Das Gespräch führte Karin Fischer | 15.01.2013
    Karin Fischer: Und jetzt verrate ich Ihnen Wort und Unwort des Jahres der Redaktion "Kultur heute". Das Wort des Jahres heißt "Prognosetage", das Unwort des Jahres lautet "Strategieprozess". Das kommt Ihnen jetzt etwas kryptisch und insiderisch vor, zurecht, und über beide Sprachungetüme wollen wir hier tatsächlich kein weiteres Wort verlieren. Das Unwort des Jahres, das Sprachwissenschaftler in Darmstadt heute kürten, nimmt sich demgegenüber sehr einfach aus: "Opfer-Abo". Jede Frau, die hört, dass es im Umfeld des Kachelmann-Prozesses eine gewisse Rolle spielte, weiß, was damit gemeint ist. Die Journalistin und stellvertretende Chefredakteurin der Wochenzeitung "Freitag", Jana Hensel, habe ich vor der Sendung gefragt: Diesem Ausdruck ist trotzdem doch eine gewisse Perfidie nicht abzusprechen, oder?

    Jana Hensel: Das finde ich auch. Ich muss Ihnen eine lustige Geschichte erzählen: Wir haben heute Morgen in der Redaktion darüber diskutiert, und ich habe mich wahnsinnig aufgeregt über dieses Wort "Opfer-Abo" und habe erst an den verunsicherten Gesichtern meiner Kollegen gemerkt, dass ich falsch liege, weil ich dachte im ersten Augenblick, es sei das Wort des Jahres gewählt worden, "Opfer-Abo". Dann musste man mich aufklären, dass es sich um das Unwort "Opfer-Abo" handelte. Sie sehen also, dass wir noch nicht so weit sind, dass wir immer genau wissen, handelt es sich jetzt sozusagen um einen Fortschritt, sind wir in der Gleichberechtigung zwischen Mann und Frau tatsächlich schon viel weiter gekommen. Offensichtlich habe ich geglaubt, es hätte auch sehr gut sein können, als sei das Wort des Jahres gewählt worden.

    Fischer: Inhaltlich geht es ja um den Vorwurf, Frauen würden das Instrument einer zum Beispiel falschen Beschuldigung einsetzen, um sich an Männern zu rächen, indem sie zum Beispiel vorgeben, vergewaltigt worden zu sein, und dann würden sie dafür plädieren, dass sie ja doch die Opfer seien, und weil Frauen dafür ein Abo haben.

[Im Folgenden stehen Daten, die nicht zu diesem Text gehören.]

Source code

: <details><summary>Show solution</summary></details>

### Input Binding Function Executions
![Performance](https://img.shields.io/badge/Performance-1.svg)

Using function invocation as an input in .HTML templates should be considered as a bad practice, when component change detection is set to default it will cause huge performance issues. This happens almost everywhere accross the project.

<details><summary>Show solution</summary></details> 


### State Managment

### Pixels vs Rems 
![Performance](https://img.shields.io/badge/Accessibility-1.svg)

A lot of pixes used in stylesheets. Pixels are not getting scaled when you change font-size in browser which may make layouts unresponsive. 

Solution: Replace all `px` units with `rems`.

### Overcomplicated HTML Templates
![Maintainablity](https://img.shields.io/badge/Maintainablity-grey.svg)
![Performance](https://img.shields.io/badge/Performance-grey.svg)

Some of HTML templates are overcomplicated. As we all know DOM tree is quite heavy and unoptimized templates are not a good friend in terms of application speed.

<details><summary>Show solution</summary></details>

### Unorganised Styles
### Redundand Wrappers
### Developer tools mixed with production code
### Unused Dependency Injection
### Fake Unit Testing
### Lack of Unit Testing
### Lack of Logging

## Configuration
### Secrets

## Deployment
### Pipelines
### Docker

    Hensel: Genau. Der Jury ist außerordentlich zu danken, vor allem dann, wenn man weiß, dass nur fünf bis acht Prozent von sexueller Gewalt betroffene Frauen überhaupt die Polizei einschalten und dabei wiederum nur drei bis vier Fälle zur Anzeige beziehungsweise zu einem Gerichtsverfahren kommen. Also Jörg Kachelmann hat hier absolute Ausnahmefälle - und auch die sind im Einzelfall zu prüfen, was ich gar nicht machen kann - genutzt, um ein, ich würde mal sagen, relativ gängiges Vorurteil Frauen gegenüber, ob jetzt im Fall sexueller Vergewaltigung oder nicht, zu benutzen, um eine Karte gegen Frauen zu spielen. Der Vorwurf lautet ja, Frauen würden ihre Opferrollen zum eigenen Vorteil benutzen, und das ist natürlich ein ungeheuerlicher Vorwurf und deswegen ist es sehr richtig, dass man ihn jetzt damit fast bestraft, kann man sagen.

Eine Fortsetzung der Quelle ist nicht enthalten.